Thursday, May 15, 2014

What is the meaning of Life?

A simple question like this lies at the end, not the beginning, of our inquiry into giving value to mental and emotional effort.  On the surface, this question is merely a grammatical construction, called an interrogative sentence; the words themselves as signifiers are vague—what do we “mean” by “meaning”?  The written definition of “life” is three inches long in the dictionary.  Even the word “what” is open to interpretation.  To the religious inquirer, the question can be rephrased: “Why did God create life, and especially, human life?”  In Catechism, this questioned is stated: “Who made you? God made you.  Why did God make you?

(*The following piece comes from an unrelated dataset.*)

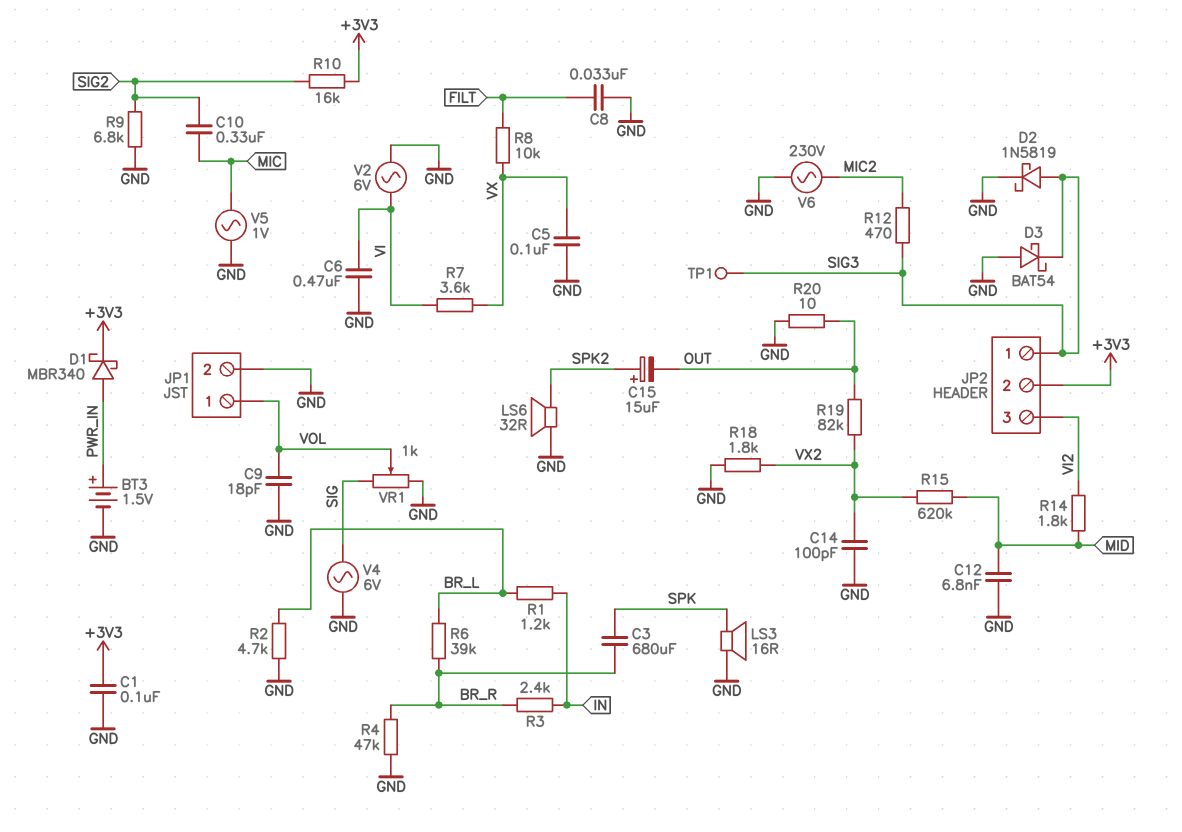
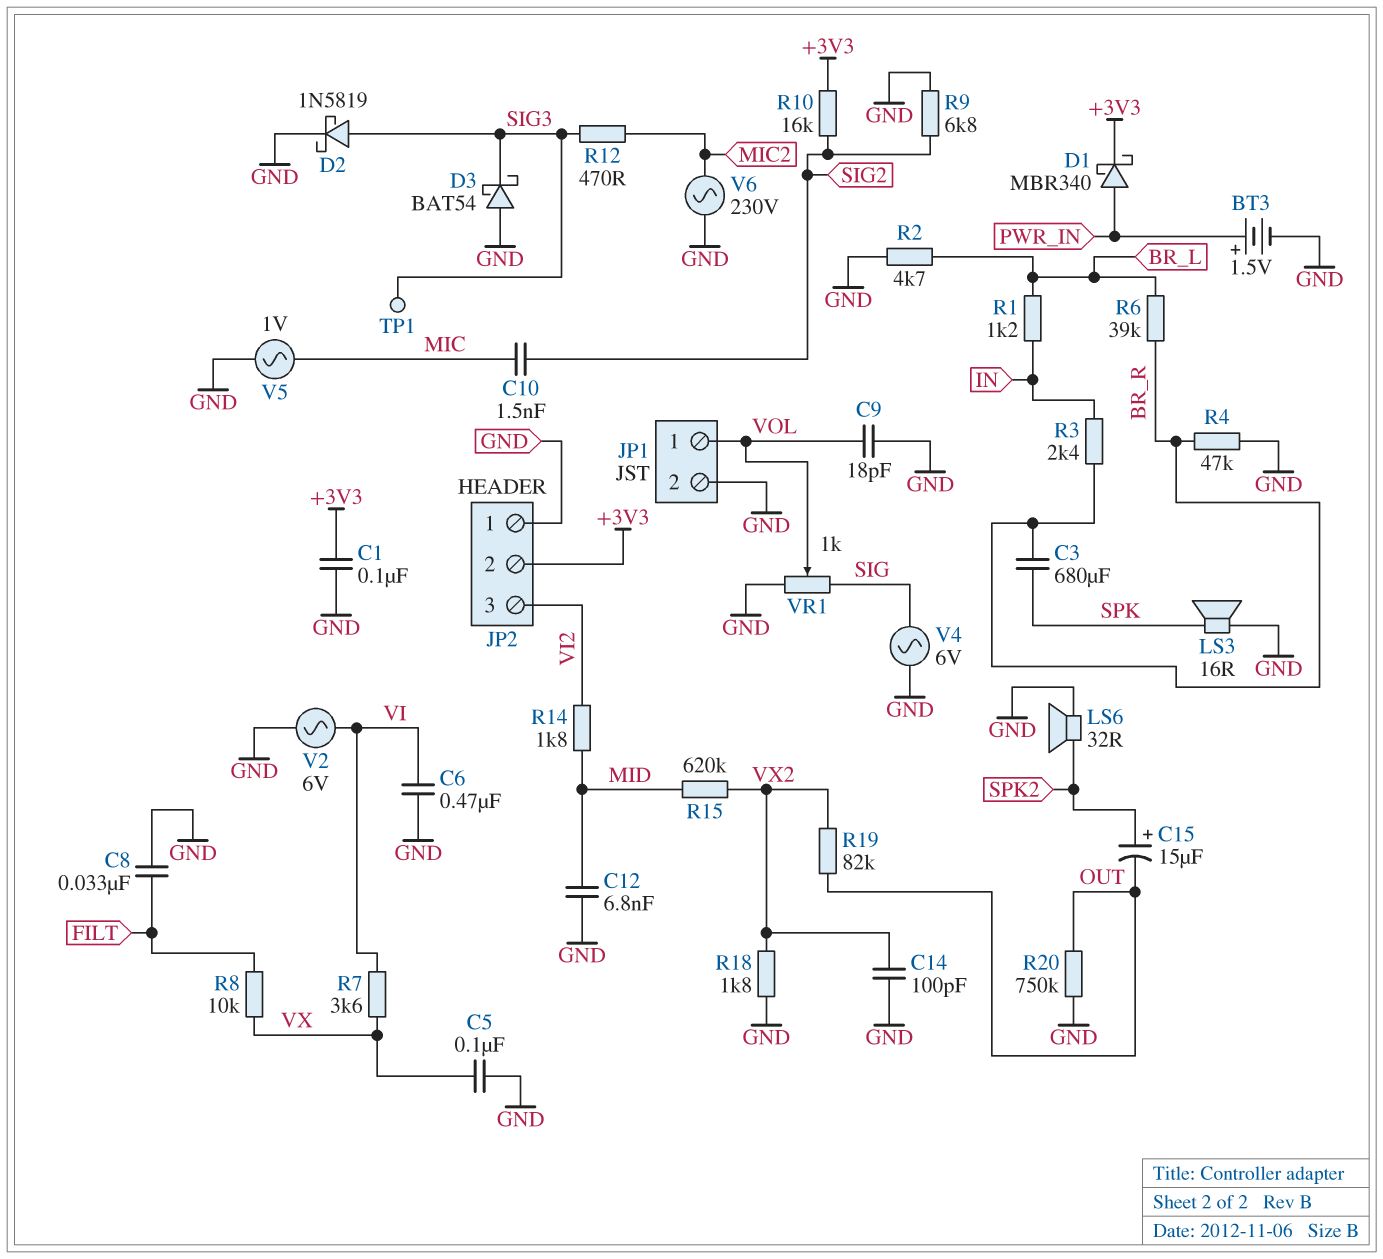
C10: 330nF (MIC, SIG2) -> 1.5nF (MIC, SIG2)
JP2 pin 1: SIG3 -> GND
R20: 10 (GND, OUT) -> 750k (GND, OUT)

To love, honor, and obey Him.”  The philosopher who wants to address this question has to begin with the assumption that “essence precedes existence,” that there is a “plan” in which life has a vital part.  Scientists (anthropologists, physicists, physiologists) can define "life" and “explain” how life began, but not “why.”  The very word “why” presumes a plan with a cause-effect mechanism, a goal.  The Existentialist claims there is no such plan, that “existence precedes essence.”  On the human, day-to-day level, you give your own life “meaning” by entering the complex “hubbub” of human society with a thought-out (and felt-out) set of principles and goals and values.  “What is the meaning of Life?”  Give it a meaning, your meaning.